Task description: Return only the lines running from the top of the entries to the line with "2. Extension of", inclusive, exactly as written.

Data to process:
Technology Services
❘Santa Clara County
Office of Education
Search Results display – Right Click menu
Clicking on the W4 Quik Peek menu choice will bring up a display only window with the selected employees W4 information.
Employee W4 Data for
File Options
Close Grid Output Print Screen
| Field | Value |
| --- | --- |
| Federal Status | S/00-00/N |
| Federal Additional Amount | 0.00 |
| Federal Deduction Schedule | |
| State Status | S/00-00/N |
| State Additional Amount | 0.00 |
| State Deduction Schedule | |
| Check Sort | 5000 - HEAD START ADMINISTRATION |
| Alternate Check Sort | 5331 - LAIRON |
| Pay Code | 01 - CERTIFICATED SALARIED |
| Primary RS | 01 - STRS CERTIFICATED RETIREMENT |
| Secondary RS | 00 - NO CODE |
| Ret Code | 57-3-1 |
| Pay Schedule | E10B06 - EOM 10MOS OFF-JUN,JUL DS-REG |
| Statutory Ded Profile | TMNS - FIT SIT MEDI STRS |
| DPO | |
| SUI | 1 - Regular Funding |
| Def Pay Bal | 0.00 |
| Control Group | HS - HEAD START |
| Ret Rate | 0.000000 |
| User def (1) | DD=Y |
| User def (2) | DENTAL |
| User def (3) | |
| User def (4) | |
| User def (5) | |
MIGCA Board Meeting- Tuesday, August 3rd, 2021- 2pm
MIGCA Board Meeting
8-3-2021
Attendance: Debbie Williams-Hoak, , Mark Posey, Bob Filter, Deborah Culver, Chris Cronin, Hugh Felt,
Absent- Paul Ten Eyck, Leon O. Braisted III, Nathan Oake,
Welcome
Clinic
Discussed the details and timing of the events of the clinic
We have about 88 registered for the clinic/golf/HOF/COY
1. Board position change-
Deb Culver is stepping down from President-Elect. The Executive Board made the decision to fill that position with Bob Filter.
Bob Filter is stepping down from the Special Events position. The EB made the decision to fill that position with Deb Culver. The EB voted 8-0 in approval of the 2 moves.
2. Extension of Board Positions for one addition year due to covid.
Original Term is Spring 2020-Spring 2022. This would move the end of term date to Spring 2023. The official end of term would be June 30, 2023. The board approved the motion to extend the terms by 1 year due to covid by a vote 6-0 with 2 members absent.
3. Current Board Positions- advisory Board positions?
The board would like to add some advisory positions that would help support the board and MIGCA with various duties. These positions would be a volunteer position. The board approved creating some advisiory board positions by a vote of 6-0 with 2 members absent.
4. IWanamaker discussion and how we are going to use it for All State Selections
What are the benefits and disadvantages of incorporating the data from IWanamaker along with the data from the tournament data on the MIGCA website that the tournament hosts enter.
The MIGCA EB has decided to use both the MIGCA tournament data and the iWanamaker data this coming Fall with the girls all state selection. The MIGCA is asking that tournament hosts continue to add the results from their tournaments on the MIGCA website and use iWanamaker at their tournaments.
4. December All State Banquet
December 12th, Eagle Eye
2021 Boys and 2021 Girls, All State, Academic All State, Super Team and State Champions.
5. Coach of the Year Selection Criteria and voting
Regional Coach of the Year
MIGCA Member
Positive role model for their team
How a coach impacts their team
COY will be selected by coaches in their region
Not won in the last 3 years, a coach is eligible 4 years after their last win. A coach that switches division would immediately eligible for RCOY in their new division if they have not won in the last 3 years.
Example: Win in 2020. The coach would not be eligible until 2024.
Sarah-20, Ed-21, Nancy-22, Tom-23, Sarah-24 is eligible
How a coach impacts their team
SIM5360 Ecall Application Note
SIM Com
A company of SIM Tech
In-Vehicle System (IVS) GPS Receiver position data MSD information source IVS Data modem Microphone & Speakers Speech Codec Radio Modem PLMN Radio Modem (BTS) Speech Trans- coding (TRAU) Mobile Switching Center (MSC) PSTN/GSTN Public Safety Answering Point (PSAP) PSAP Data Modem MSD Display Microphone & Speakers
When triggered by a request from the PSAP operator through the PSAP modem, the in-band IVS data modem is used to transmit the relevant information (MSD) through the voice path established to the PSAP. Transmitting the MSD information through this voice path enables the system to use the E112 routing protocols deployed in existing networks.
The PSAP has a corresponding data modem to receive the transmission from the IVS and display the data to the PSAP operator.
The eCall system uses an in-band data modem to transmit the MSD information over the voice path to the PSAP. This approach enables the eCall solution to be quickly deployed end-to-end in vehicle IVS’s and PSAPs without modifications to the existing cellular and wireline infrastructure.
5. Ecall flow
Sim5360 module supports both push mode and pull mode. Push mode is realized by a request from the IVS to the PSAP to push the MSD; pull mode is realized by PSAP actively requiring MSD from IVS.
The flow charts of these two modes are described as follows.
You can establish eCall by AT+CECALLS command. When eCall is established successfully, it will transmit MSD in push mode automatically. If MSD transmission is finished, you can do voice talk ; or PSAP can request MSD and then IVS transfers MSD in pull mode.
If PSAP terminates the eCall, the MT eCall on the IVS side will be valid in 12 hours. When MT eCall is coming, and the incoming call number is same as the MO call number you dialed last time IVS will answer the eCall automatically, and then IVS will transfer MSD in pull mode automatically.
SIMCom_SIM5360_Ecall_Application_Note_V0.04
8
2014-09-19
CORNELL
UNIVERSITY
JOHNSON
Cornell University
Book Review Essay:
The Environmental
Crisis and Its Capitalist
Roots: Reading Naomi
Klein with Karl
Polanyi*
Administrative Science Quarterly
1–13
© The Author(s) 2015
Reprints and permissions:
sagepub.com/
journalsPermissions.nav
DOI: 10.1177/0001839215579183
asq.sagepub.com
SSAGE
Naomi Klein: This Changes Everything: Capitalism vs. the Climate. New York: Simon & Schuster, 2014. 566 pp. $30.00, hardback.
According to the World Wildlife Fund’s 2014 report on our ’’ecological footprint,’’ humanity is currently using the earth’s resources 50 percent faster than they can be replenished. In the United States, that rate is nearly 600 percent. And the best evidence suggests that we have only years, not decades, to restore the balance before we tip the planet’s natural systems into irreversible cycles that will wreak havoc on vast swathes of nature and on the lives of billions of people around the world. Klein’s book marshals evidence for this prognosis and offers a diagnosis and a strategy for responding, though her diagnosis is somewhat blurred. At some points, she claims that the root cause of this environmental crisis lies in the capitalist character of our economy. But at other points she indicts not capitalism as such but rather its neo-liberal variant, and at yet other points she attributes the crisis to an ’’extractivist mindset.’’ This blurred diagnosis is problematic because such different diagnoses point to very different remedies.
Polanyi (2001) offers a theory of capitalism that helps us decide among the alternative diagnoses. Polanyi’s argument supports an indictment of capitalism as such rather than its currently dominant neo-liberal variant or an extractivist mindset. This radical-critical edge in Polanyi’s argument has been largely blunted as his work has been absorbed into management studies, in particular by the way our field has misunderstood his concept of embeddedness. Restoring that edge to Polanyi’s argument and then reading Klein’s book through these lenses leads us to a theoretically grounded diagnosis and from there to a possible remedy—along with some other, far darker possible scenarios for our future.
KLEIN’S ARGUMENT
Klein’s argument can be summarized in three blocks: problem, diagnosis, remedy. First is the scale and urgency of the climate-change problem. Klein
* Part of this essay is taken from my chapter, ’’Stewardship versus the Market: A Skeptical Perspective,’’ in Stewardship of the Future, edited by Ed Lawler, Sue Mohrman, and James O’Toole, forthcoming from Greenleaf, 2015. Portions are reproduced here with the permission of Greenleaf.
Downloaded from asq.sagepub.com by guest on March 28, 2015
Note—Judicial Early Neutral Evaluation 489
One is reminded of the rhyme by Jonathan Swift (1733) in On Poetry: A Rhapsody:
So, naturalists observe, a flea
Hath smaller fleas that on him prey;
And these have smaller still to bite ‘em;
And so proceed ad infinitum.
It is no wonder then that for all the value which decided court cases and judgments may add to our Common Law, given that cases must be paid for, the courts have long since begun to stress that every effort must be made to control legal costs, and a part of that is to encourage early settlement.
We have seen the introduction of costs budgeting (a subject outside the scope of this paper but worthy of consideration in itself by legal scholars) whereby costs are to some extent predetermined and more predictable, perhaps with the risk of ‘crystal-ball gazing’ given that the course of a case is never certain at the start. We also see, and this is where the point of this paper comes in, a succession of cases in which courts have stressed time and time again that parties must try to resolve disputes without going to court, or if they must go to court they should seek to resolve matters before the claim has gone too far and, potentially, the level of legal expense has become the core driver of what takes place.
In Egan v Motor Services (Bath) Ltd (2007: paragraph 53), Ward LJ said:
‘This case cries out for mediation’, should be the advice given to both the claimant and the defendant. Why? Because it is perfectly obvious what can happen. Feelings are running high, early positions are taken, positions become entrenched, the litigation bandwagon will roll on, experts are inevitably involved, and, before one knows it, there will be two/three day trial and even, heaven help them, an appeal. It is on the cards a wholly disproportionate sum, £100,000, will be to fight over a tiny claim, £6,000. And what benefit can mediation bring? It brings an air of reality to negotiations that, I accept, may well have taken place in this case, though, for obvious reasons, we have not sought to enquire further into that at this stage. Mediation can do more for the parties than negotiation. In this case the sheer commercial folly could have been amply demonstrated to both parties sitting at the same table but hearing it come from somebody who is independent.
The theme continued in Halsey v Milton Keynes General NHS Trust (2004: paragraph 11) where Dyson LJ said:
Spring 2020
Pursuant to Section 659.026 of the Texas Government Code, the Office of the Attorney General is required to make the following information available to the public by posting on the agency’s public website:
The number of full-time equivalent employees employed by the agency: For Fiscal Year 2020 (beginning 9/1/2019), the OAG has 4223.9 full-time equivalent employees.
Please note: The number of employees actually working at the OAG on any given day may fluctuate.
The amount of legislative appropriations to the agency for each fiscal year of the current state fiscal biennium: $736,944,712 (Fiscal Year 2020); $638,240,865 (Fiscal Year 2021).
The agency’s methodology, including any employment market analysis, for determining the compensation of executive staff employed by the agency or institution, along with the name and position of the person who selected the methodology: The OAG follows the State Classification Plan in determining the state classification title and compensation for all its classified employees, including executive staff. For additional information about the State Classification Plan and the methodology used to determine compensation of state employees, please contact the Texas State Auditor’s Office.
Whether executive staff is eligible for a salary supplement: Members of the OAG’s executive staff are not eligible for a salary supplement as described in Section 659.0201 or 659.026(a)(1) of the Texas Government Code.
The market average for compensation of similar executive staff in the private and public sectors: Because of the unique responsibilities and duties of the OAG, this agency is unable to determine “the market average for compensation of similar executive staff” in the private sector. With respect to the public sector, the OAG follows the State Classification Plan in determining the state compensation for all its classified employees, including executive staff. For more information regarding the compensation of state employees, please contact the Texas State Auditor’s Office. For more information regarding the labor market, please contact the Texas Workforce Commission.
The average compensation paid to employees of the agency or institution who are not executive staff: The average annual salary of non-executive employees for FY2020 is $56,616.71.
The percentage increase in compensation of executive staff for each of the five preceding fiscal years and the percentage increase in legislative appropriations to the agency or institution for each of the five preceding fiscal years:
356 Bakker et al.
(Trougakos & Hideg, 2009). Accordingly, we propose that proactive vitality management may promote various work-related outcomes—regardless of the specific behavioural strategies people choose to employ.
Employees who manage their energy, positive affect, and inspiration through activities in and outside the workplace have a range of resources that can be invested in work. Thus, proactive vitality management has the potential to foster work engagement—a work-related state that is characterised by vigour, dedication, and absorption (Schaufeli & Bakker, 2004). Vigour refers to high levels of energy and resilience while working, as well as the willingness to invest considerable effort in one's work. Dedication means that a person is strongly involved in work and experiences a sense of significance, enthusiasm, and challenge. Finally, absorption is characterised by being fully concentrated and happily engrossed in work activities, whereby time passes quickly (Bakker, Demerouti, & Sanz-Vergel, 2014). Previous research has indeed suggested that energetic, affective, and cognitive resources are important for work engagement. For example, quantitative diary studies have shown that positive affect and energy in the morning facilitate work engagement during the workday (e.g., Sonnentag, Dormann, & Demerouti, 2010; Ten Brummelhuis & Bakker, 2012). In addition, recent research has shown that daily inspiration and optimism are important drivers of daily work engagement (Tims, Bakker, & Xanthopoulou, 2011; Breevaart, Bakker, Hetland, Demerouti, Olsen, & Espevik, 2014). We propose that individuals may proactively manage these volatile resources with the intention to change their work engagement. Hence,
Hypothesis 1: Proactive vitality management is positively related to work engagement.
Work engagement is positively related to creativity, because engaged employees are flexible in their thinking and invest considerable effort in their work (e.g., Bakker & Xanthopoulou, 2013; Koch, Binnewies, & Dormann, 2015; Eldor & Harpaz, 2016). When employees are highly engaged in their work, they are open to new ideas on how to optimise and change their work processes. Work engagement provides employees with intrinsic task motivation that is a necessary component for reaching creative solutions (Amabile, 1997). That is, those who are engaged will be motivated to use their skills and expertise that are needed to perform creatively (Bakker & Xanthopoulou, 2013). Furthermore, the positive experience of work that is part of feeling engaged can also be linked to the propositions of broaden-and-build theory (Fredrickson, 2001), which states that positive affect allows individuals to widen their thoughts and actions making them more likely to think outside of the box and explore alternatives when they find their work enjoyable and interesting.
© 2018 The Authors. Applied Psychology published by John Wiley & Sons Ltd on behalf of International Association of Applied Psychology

Response area:
Technology Services
❘Santa Clara County
Office of Education
Search Results display – Right Click menu
Clicking on the W4 Quik Peek menu choice will bring up a display only window with the selected employees W4 information.
Employee W4 Data for
File Options
Close Grid Output Print Screen
| Field | Value |
| --- | --- |
| Federal Status | S/00-00/N |
| Federal Additional Amount | 0.00 |
| Federal Deduction Schedule | |
| State Status | S/00-00/N |
| State Additional Amount | 0.00 |
| State Deduction Schedule | |
| Check Sort | 5000 - HEAD START ADMINISTRATION |
| Alternate Check Sort | 5331 - LAIRON |
| Pay Code | 01 - CERTIFICATED SALARIED |
| Primary RS | 01 - STRS CERTIFICATED RETIREMENT |
| Secondary RS | 00 - NO CODE |
| Ret Code | 57-3-1 |
| Pay Schedule | E10B06 - EOM 10MOS OFF-JUN,JUL DS-REG |
| Statutory Ded Profile | TMNS - FIT SIT MEDI STRS |
| DPO | |
| SUI | 1 - Regular Funding |
| Def Pay Bal | 0.00 |
| Control Group | HS - HEAD START |
| Ret Rate | 0.000000 |
| User def (1) | DD=Y |
| User def (2) | DENTAL |
| User def (3) | |
| User def (4) | |
| User def (5) | |
MIGCA Board Meeting- Tuesday, August 3rd, 2021- 2pm
MIGCA Board Meeting
8-3-2021
Attendance: Debbie Williams-Hoak, , Mark Posey, Bob Filter, Deborah Culver, Chris Cronin, Hugh Felt,
Absent- Paul Ten Eyck, Leon O. Braisted III, Nathan Oake,
Welcome
Clinic
Discussed the details and timing of the events of the clinic
We have about 88 registered for the clinic/golf/HOF/COY
1. Board position change-
Deb Culver is stepping down from President-Elect. The Executive Board made the decision to fill that position with Bob Filter.
Bob Filter is stepping down from the Special Events position. The EB made the decision to fill that position with Deb Culver. The EB voted 8-0 in approval of the 2 moves.
2. Extension of Board Positions for one addition year due to covid.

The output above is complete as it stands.